▶ **READING PASSAGE**:

There's something of an unseemly struggle going on in children's publishing in the UK, usually a very civilized place. Most of the children's publishers feel it would be a good thing to put an age label on the back of the book, along the lines of 9+, 11+ or whatever to indicate the target age range. A large group of authors, including big names like Philip Pullman, plus many librarians, are dead set against it.
You can see the anti-banding concerns at their website. In essence the argument is that many people either to match their ability or for fun like to read books that technically aren't aimed at their age group. Putting suggested limits on a book would stigmatize those who like to read a 'younger' age book, and put young people off stretching their reading beyond their age band.
The publishers, genuinely bewildered by the reaction, I think, don't see the problem. It will just be a little label on the back. Many books are bought by an adult for a young reader, and this will help them choose something appropriate.
I have to admit I can see both sides of the argument. I know just how sensitive children are - anything that suggests they are reading something for a younger child will put them off, and the last thing you want to do is put children off books. On the other hand, it can be difficult to know what will work for your friend's eight-year-old when buying a present. Some kind of guidance in the shop is handy.
In the end, I signed up with the No to Age Banding site because I think the labelling misses the point. Labelling on shelves already directs people in bookshops and libraries to the right kind of books. But by not putting the label on the book itself, there's no stigma to being seen with a book that's 'too young for you'. There is simply no need for age banding, it could put some youngsters off, so let's do away with the idea and move on.

▶ **INFORMATION SUPPLIED**:

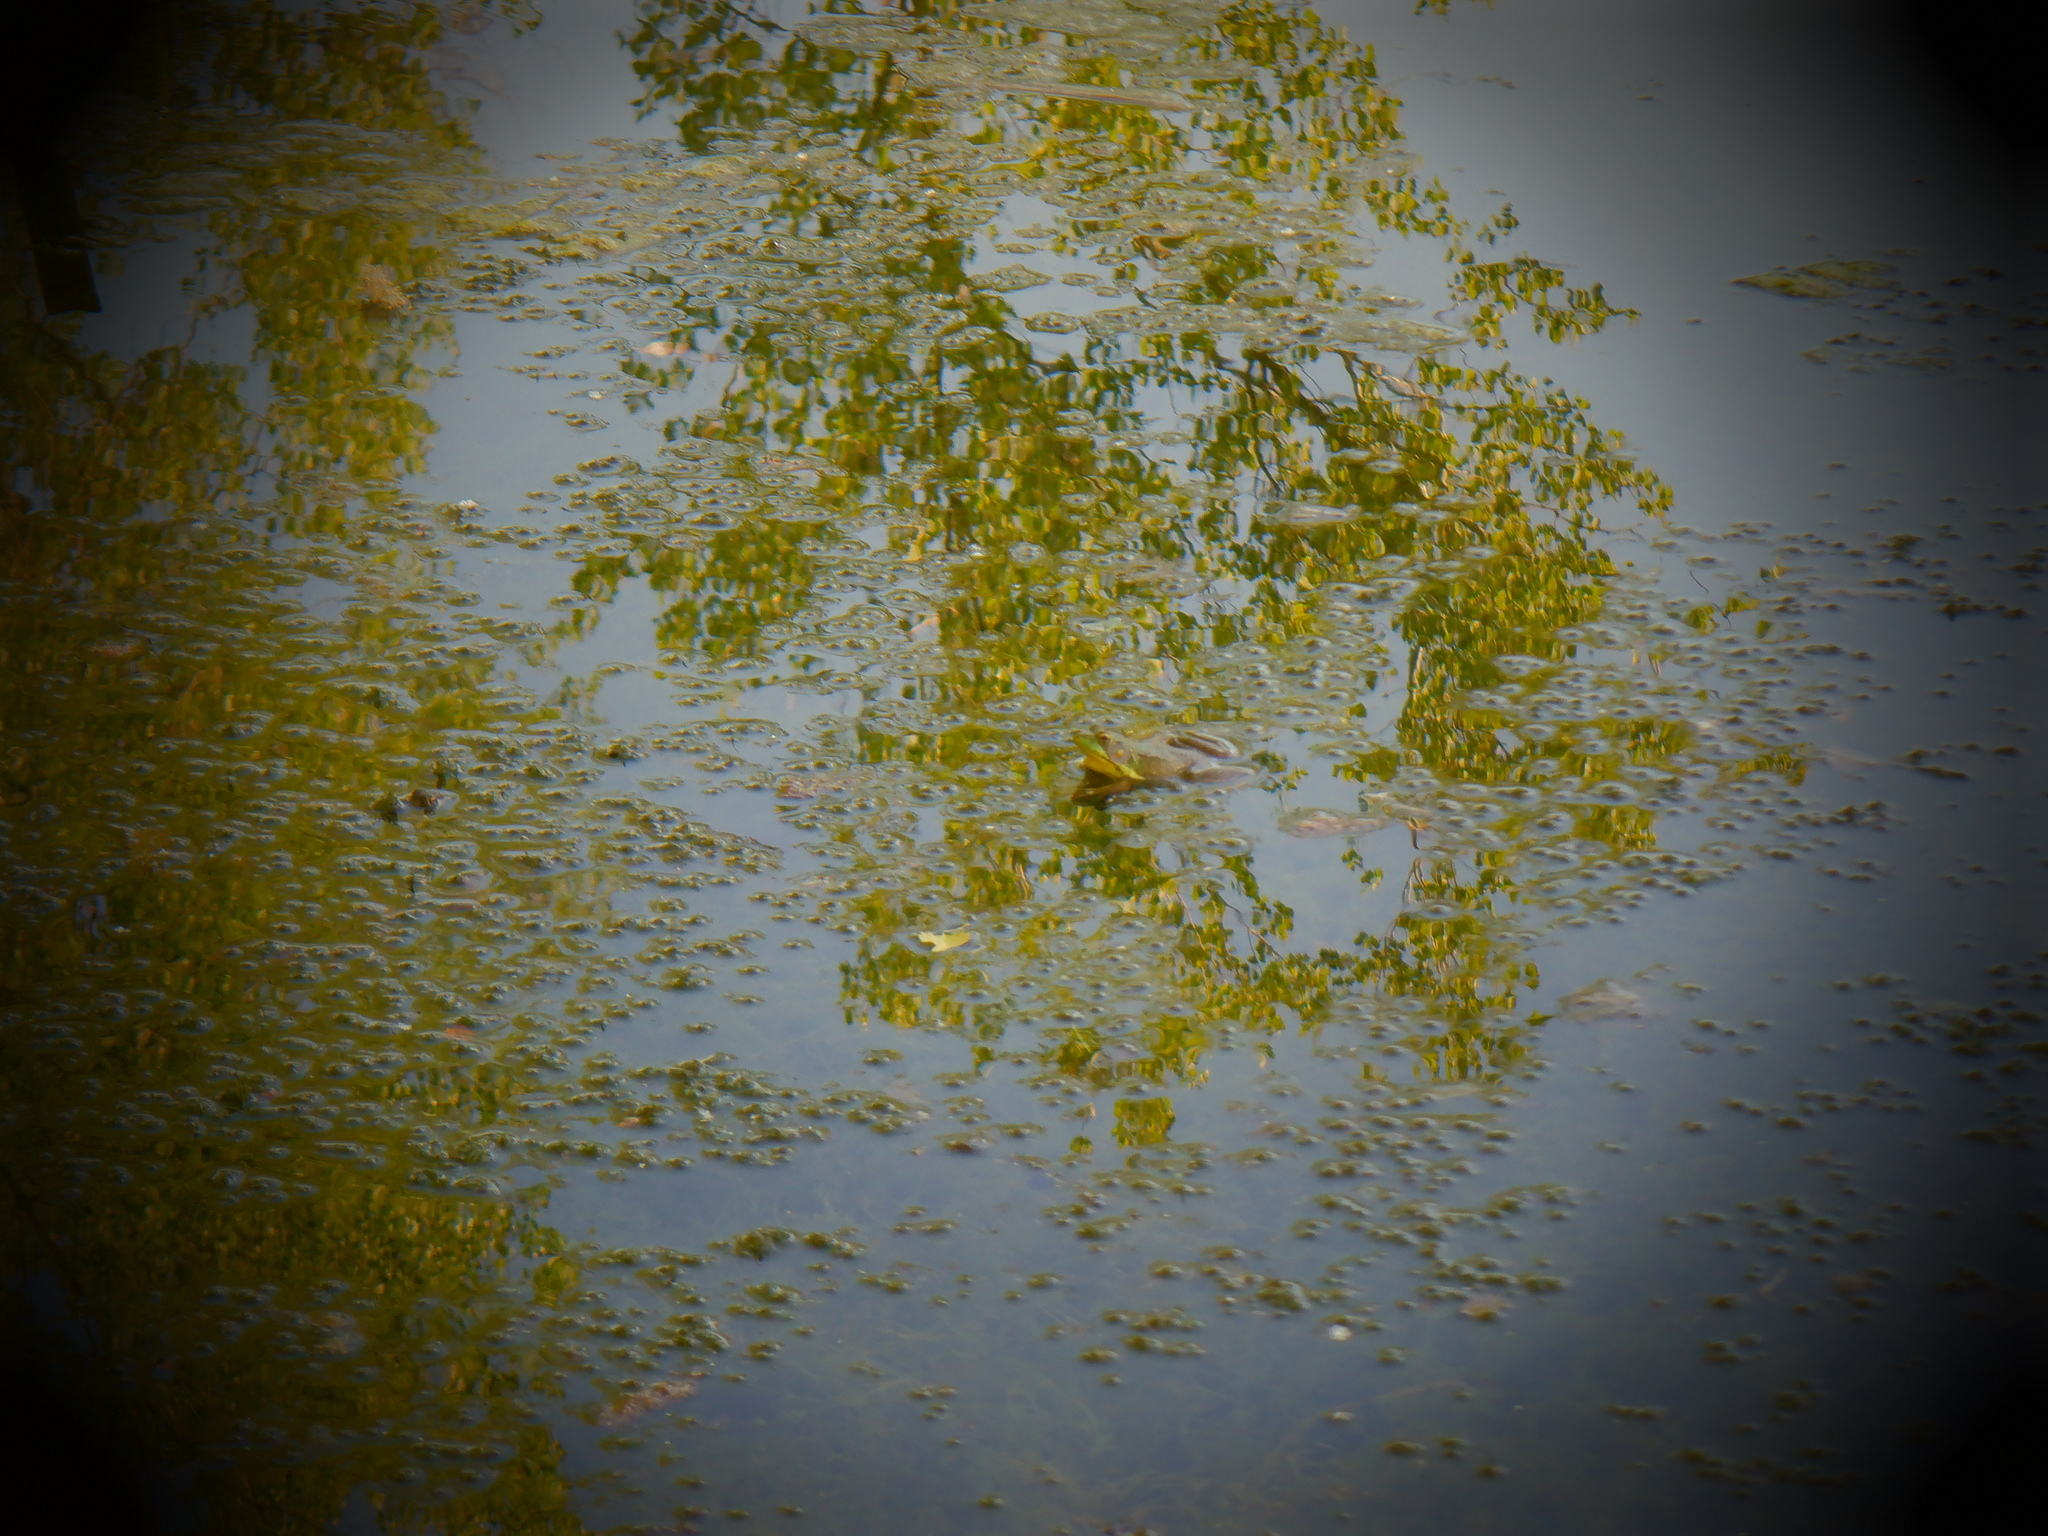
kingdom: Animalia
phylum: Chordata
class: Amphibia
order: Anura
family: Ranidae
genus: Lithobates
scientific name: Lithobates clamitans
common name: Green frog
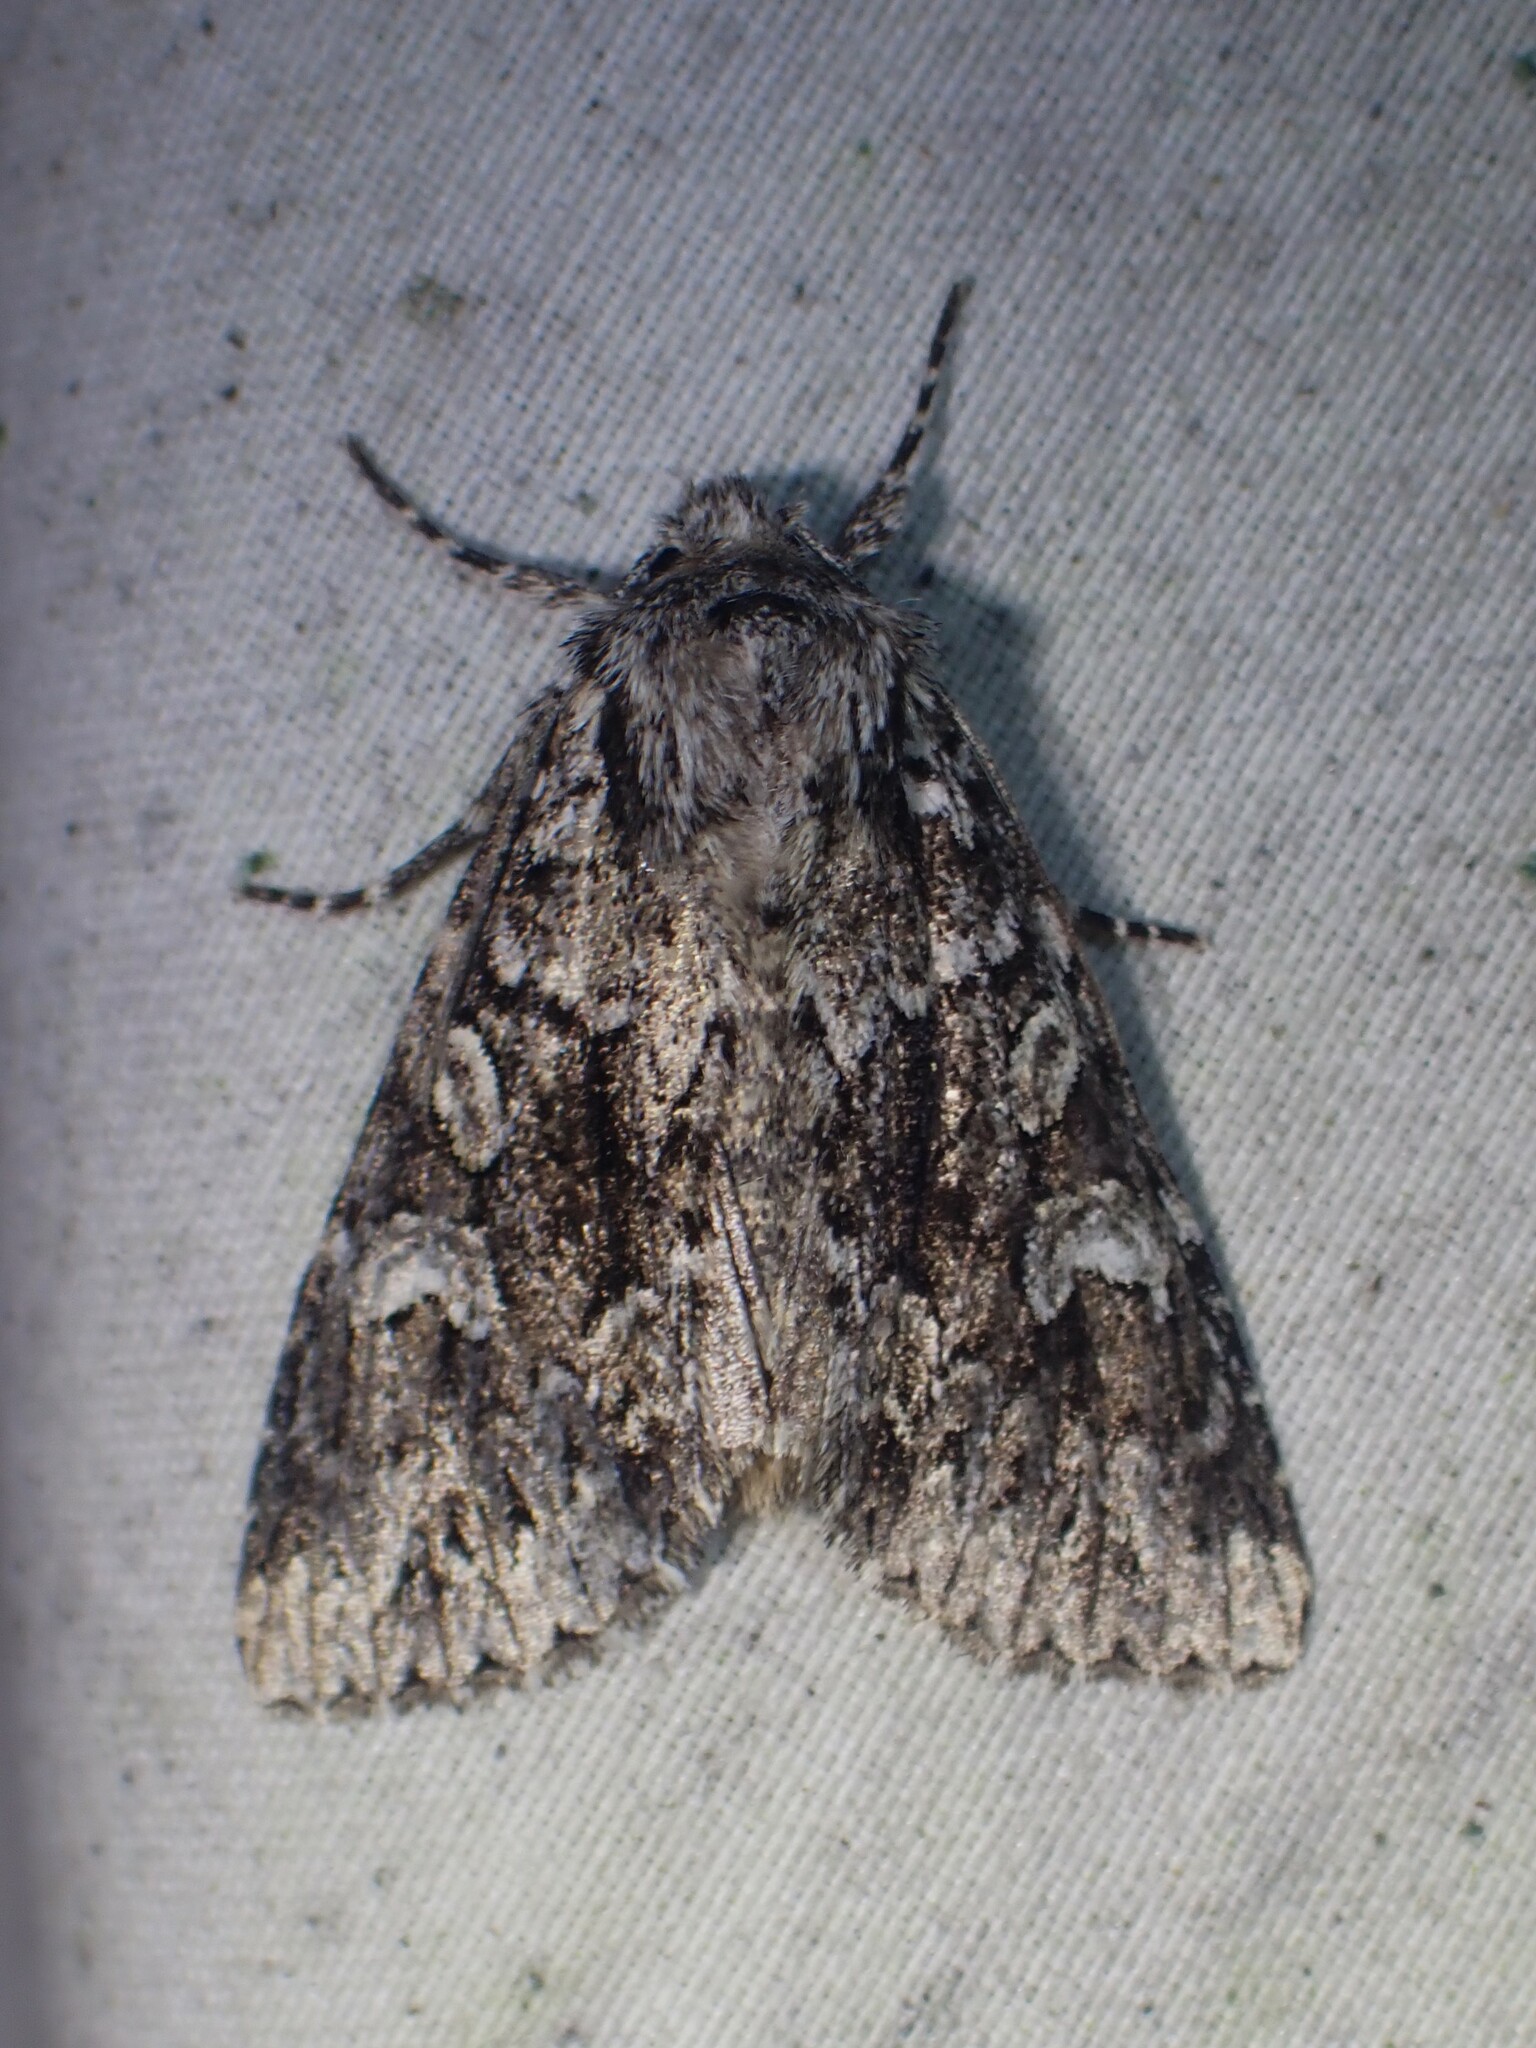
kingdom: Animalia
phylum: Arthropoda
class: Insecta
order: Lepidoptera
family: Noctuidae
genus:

▶ **TASK STATEMENT**: Reproduce the article on age banding word for word, everything from "I have to admit" down to "shop is handy.". The entries come from a separate source unrelated to the article on age banding.

▶ **ANSWER TO THIS EXERCISE**:
I have to admit I can see both sides of the argument. I know just how sensitive children are - anything that suggests they are reading something for a younger child will put them off, and the last thing you want to do is put children off books. On the other hand, it can be difficult to know what will work for your friend's eight-year-old when buying a present. Some kind of guidance in the shop is handy.